Quick, where's your high school yearbook? On a bookshelf, in a box in the basement, or in your mom's attic?
In the future, high school students may answer that question by saying their yearbook is on their laptop, on a jump drive, in the cloud – or that they simply never got one.
The Associated Press reports Eden Prairie-based Lifetouch Inc. plans to cut back its yearbook publishing; a company statement says the evolution to more digital and self publishing prompted Lifetouch to make the change.
The Kansas City Star reports the jobs of 75 of the 100 employees who work at Lifetouch's yearbook publishing plant there will be eliminated as of Dec. 1. The shutdown also will cut about 300 seasonal jobs between December and June, the "busy season" for yearbook publishing. The company will consolidate its yearbook publishing at its plant in Loves Park, Illinois.

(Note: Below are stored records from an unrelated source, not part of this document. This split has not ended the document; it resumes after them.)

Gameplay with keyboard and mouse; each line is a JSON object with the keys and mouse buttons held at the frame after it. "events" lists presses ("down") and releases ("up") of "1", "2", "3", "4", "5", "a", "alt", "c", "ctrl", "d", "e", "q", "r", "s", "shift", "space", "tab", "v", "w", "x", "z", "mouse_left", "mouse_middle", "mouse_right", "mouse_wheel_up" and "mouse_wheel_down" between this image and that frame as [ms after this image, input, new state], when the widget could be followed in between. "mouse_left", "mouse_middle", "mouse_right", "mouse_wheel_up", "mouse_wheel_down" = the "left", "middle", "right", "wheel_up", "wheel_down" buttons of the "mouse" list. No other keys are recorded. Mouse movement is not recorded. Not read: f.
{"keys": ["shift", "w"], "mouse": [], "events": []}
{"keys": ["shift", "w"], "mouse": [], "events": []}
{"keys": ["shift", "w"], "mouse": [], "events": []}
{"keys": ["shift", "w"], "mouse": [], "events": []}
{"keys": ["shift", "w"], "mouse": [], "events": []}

Earlier this month, the Nashville Tennesseean reported that when fewer than 5 percent of the students at Antioch High bought yearbooks in 2012-13, the school stopped putting one together. The principal said school surveys showed "students didn’t find the yearbook relevant to their high school experiences." The school replaced the traditional yearbook with souvenir books that focused on specific popular sports or events.

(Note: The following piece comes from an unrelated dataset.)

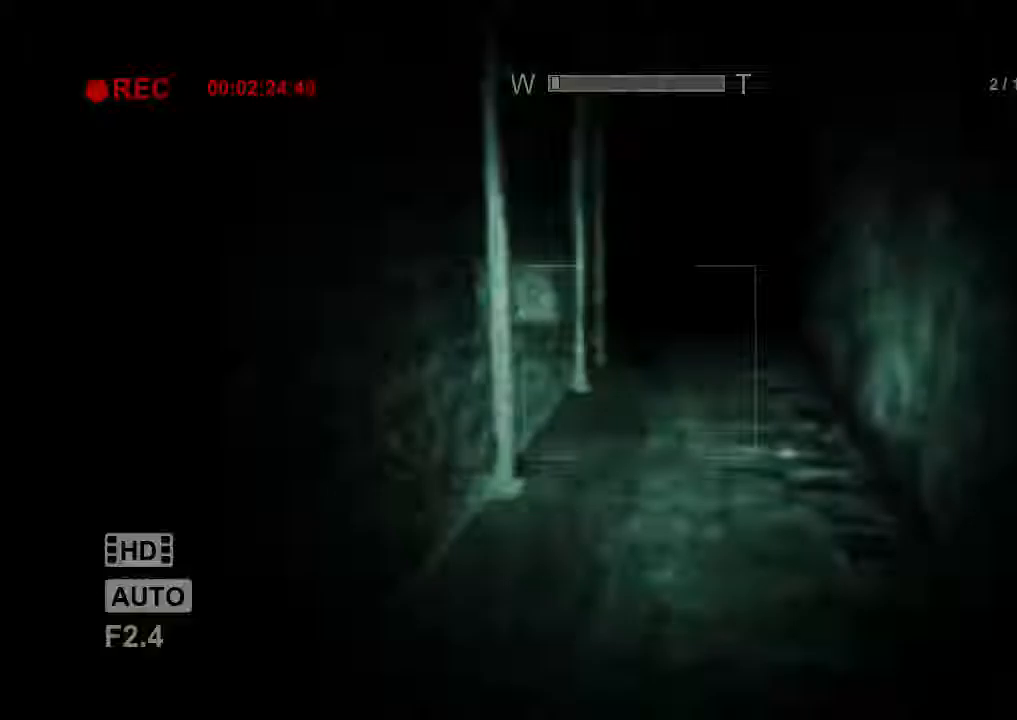
{"keys": ["shift", "w"], "mouse": [], "events": []}
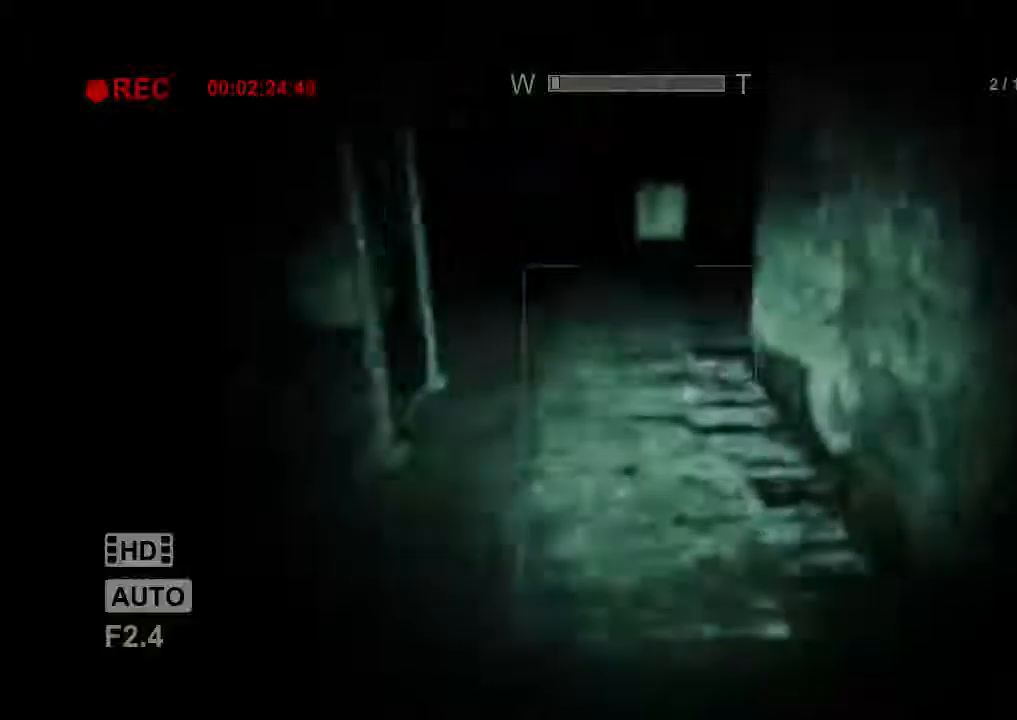
{"keys": ["shift", "w"], "mouse": [], "events": []}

Lifetouch is best known for publications covering kindergarten through junior high, and for publishing church directories. It also provides student portraits at schools, sports activities and dances. Lifetouch also operates portrait studios in some retail chains, including Target and J.C. Penney. The Business Journal reports that the company, which is employee-owned, is the state's 26th largest privately-held company by revenue.